Machine Language Programming

Note: It will help to have a HCS08 Microcontroller data book before following this article!

Let us start by considering a set of four HCS08 instructions. They are the main subset of the load/store instructions. Two involve register A and two the H:X pair as a main participant. The register-A instruction’s operand points to a single byte of memory to load from or store into. The register-H:X instruction’s operand points to a double byte of memory. The operands of all four look identical, we must tell from the opcode whether they will be reading that location or writing to it and whether it reads or writes one byte or two. We also must “know” from the architectural specifications of the computer (the details we need are in Table 7-2) that for the H:X instructions, the operand points to the memory location used with H and that the location used with X is just the next one down in memory (has an address one greater than the one used with H).
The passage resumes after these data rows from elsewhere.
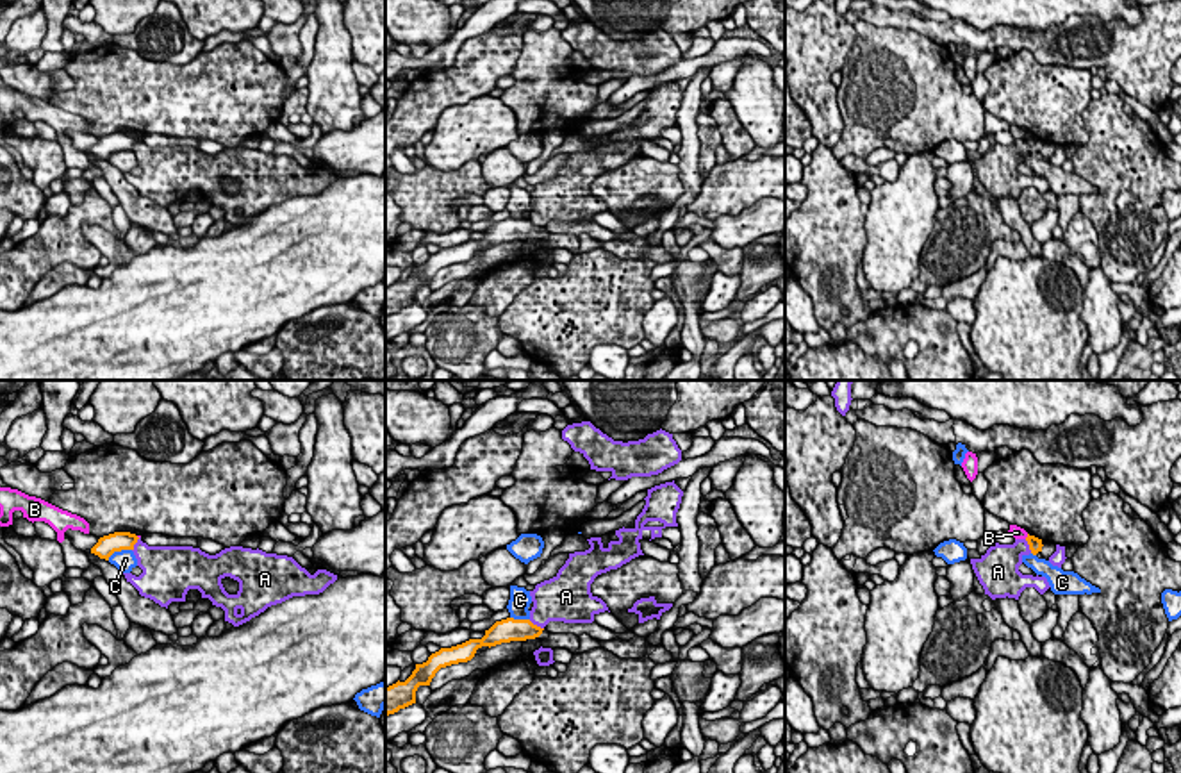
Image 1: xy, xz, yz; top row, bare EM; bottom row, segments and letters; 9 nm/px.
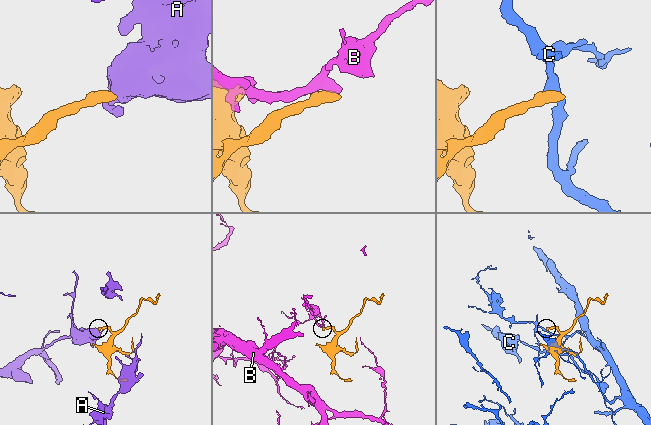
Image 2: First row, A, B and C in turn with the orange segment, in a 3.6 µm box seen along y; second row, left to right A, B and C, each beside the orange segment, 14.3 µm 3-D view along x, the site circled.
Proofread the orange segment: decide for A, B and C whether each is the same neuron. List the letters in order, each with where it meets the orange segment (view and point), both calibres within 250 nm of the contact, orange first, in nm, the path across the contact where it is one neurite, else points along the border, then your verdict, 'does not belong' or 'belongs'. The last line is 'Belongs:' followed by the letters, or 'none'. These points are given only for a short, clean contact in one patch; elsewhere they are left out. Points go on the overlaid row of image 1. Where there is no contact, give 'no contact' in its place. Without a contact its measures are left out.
A: meets orange in xz at (536, 625); 200 nm thick on the orange side, 320 nm on the other; border along xz (528, 620), (543, 629); does not belong
B: meets orange in yz at (1028, 536); 130 nm thick on the orange side, 120 nm on the other; border along yz (1028, 534), (1024, 538); does not belong
C: meets orange in xy at (118, 550); 180 nm thick on the orange side, 190 nm on the other; border along xy (131, 548), (122, 548), (107, 559); does not belong
Belongs: none

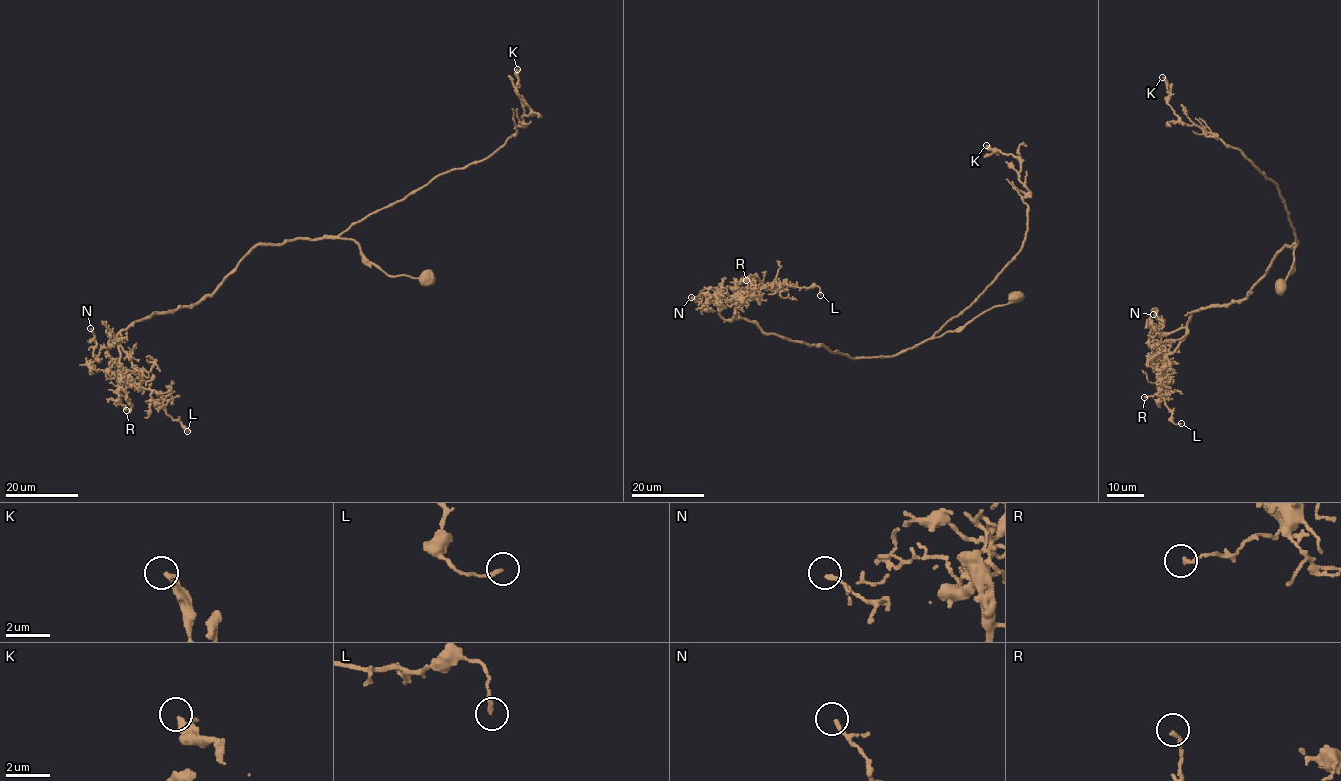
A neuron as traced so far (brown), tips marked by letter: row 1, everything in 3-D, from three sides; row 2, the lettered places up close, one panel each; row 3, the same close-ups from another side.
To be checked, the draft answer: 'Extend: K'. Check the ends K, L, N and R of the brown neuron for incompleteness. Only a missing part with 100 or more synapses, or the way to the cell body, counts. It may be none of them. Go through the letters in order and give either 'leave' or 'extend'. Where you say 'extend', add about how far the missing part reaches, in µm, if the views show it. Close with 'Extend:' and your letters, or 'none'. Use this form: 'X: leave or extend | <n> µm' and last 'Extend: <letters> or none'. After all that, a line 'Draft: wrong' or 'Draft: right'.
K: leave
L: leave
N: leave
R: leave
Extend: none
Draft: wrong

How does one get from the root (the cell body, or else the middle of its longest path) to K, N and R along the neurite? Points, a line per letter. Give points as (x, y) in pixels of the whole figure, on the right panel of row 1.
K: (1294, 243), (1298, 243), (1276, 183), (1238, 149), (1185, 124), (1168, 104), (1162, 77)
N: (1294, 243), (1244, 298), (1191, 312), (1185, 326), (1151, 344), (1153, 314)
R: (1294, 243), (1282, 246), (1244, 298), (1191, 312), (1186, 336), (1165, 357), (1160, 391), (1144, 397)

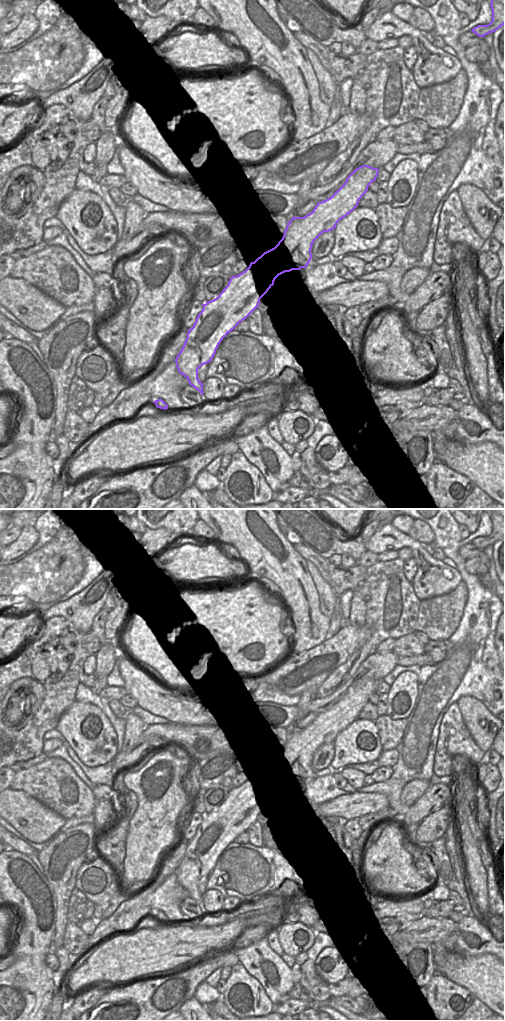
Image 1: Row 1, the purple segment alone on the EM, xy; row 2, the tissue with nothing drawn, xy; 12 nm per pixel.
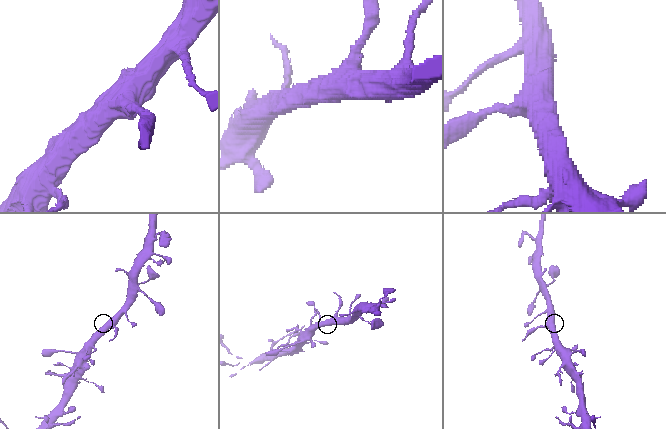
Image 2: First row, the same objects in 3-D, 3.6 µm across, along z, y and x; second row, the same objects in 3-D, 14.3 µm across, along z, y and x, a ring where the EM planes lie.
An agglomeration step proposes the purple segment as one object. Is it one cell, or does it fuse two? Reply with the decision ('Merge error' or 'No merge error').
No merge error.

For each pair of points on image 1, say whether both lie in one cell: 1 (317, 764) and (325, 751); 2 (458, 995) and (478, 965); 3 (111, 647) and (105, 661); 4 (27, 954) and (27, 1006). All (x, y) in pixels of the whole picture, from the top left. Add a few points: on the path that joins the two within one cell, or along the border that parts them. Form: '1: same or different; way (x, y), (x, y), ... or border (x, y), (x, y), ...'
1: same; way (320, 761), (325, 754)
2: different; border (443, 975), (465, 987), (475, 997)
3: same; way (111, 650), (105, 658)
4: same; way (27, 967), (27, 993)

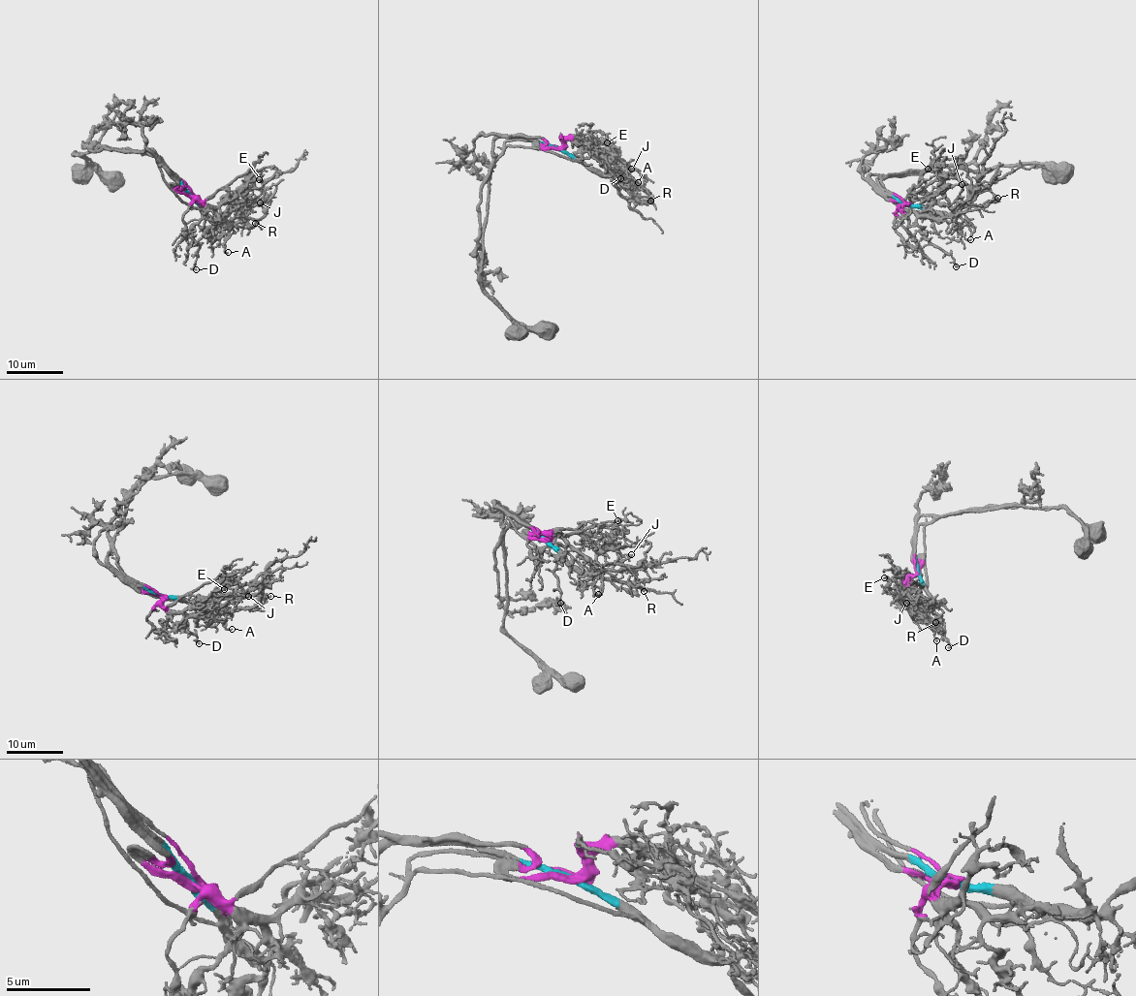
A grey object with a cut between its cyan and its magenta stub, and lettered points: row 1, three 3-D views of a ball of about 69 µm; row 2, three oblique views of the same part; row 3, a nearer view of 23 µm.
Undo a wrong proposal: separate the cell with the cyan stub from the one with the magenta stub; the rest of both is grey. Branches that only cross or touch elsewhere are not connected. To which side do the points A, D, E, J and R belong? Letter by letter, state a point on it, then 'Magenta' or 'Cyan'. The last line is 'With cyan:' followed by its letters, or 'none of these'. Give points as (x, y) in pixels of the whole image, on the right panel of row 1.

The instructions are:

load register A (lda) C6 hhll where hh specifies 2-hex-digits

store register A (sta) C7 hhll that form the most significant

load registers HX (ldhx) 32 hhll byte of the 2-byte, 4-hex-digit

store registers HX (sthx) 96 hhll address of the operand

Go find those in the table in your microcontroller data book. Suppose we only have the C6 as would be the case if we were inspecting a program in memory – that we don’t yet know is a load register A instruction. First, look up the C6 in Table 7-3, page 105. The center of the C6 entry tells us it is an lda instruction. We then look up lda in Table 7-2; that entry is near the center of page 100. Note: There are eight lda instructions! We will deal with that issue later. To find the one we want, look in the opcode column to find C6. A glance to the left of it finds EXT. Page 104 tells what these Address mode abbreviations mean! Spend some time getting comfortable with the HCS08 microcontroller book and refer back to this article for a review about machine language programming!